Canadian active managers struggled in 2017: SPIVA

Yield-focused active strategies did well last year

The majority of active managers failed to outperform their respective benchmarks in 2017, with the exception of Canada dividend and income equity funds, according to the 2107 year-end S&P Indices Versus Active Funds (SPIVA) Canada Scorecard.

Specifically, although broad market indices had a slow start in the first six months of the year, the indices posted high single-digit gains in 2017, with the S&P/TSX Composite and the S&P/TSX 60 returning 9.10% and 9.78%, respectively. The majority of the returns occurred in the second half of the year.

The bulk of active managers investing in domestic equity underperformed the benchmark, with only 6.78% of Canadian equity funds outperforming the S&P/TSX composite over the one-year period, according to the report.

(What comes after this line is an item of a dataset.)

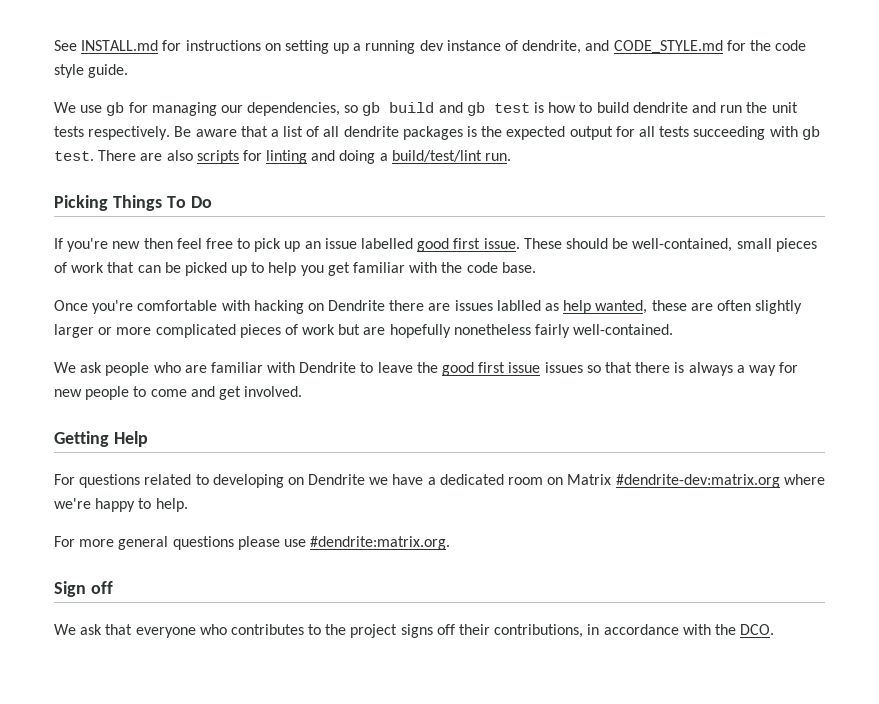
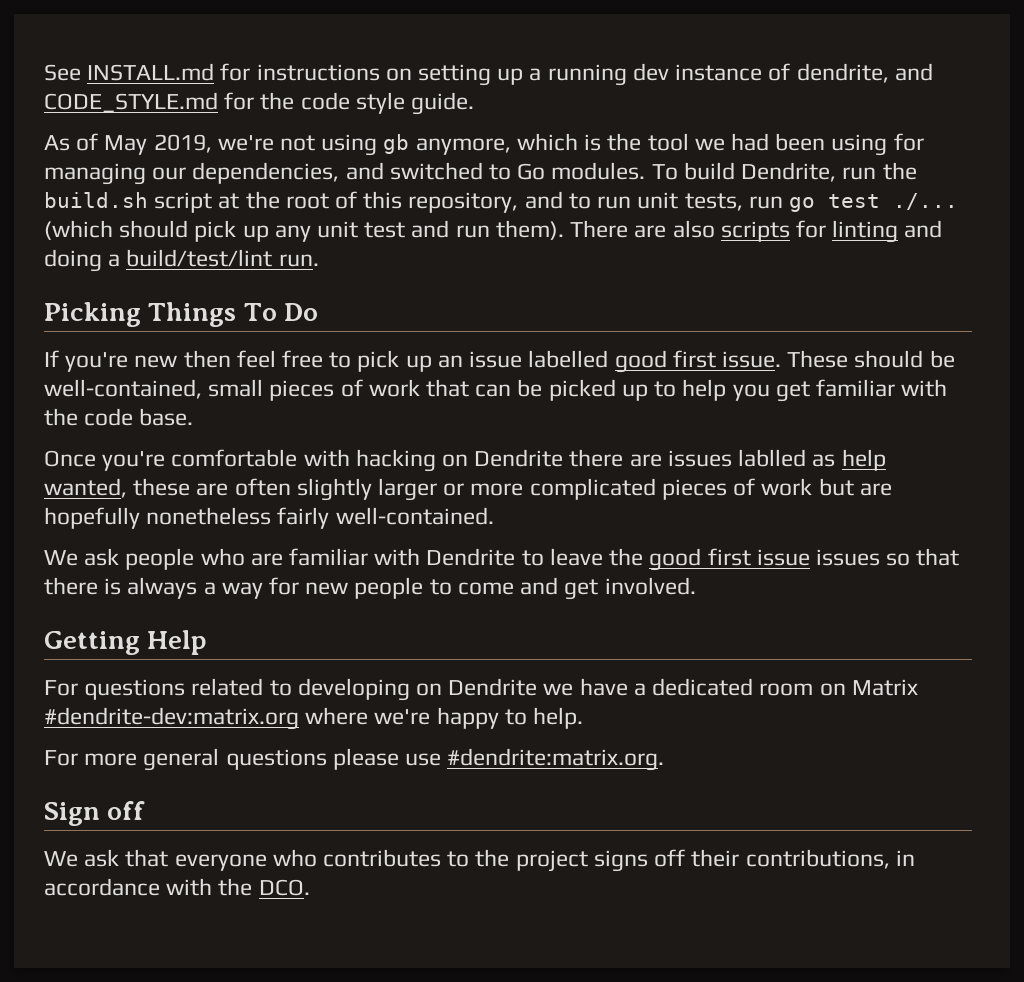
[54,102,798,116] [54,126,820,140] [54,151,94,161] We use gb for managing our dependencies, so gb build and gb test is how to build dendrite and run the unit tests respectively. Be aware that a list of all dendrite packages is the expected output for all tests succeeding with gb test. -> [44,133,924,156] [44,162,917,185] [44,191,958,213] [44,220,564,242] As of May 2019, we're not using gb anymore, which is the tool we had been using for managing our dependencies, and switched to Go modules. To build Dendrite, run the build.sh script at the root of this repository, and to run unit tests, run go test ./... (which should pick up any unit test and run them).

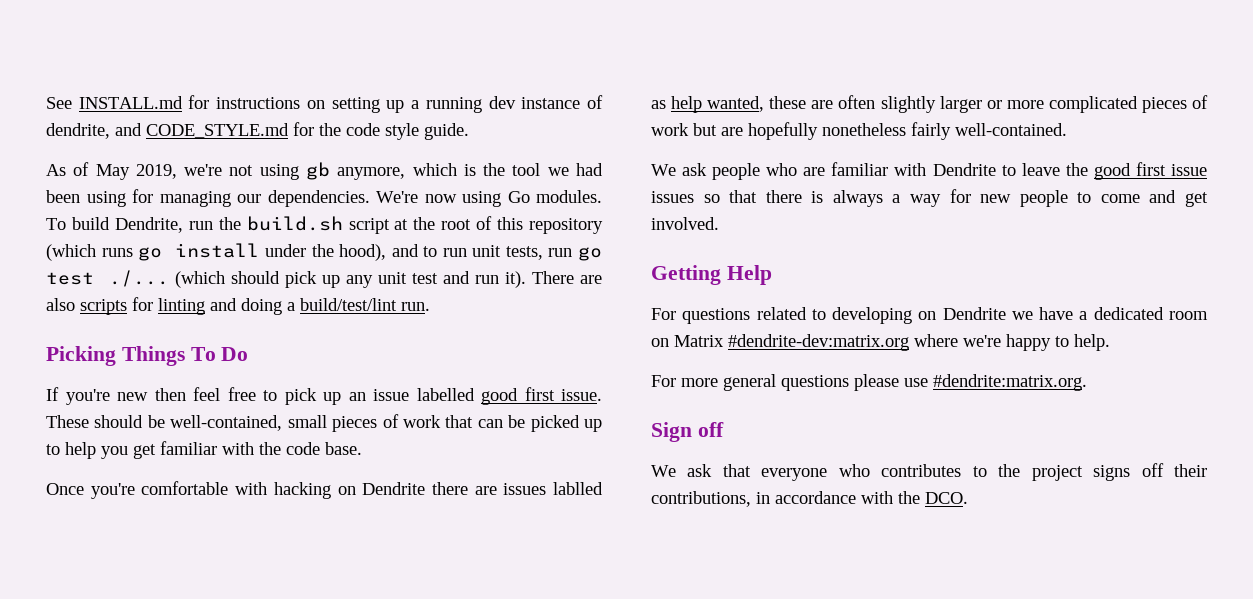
[192,162,512,184] dependencies, and switched to -> [267,190,501,207] dependencies. We're now using
[408,192,519,213] repository, -> [529,218,604,234] [46,243,387,261] repository (which runs go install under the hood),
[495,220,564,240] them). -> [504,271,526,288] it).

However, yield-focused active strategies did well in 2017. Within the Canadian dividend and income equity category, 57.89% of funds outperformed their respective benchmarks over the one-year period. That said, over the 10-year period, no funds were able to outpace the S&P/TSX Canadian dividend aristocrats.

The one-year data also demonstrated unfavourable results for actively managed funds in the Canadian small-/mid-cap dquity category. Managers were not able to keep pace with the 7.05% return of the S&P/TSX completion index, which resulted in only 6.45% of managers outperforming the benchmark. Furthermore, on an asset-weighted basis, these funds had a one-year return of 2.40%, which represents a 4.64% shortfall from the index.

Over the same period, Canadian focused equity managers continued to be among the worst performers. Only 4.84% managed to outperform the blended index, which allocates 50% of its weight to the S&P/TSX composite, 25% of its weight to the S&P 500, and 25% of its weight to the S&P EPAC large-midcap index.

Over the long-term, the results were unambiguous across all domestic equity categories. The data for the five-year period showed the losing pattern repeating across all categories, as the majority of active managers underperformed their respective benchmarks.

The 10-year period showed further struggles for active managers, the report says, with less than one-quarter of funds outperforming.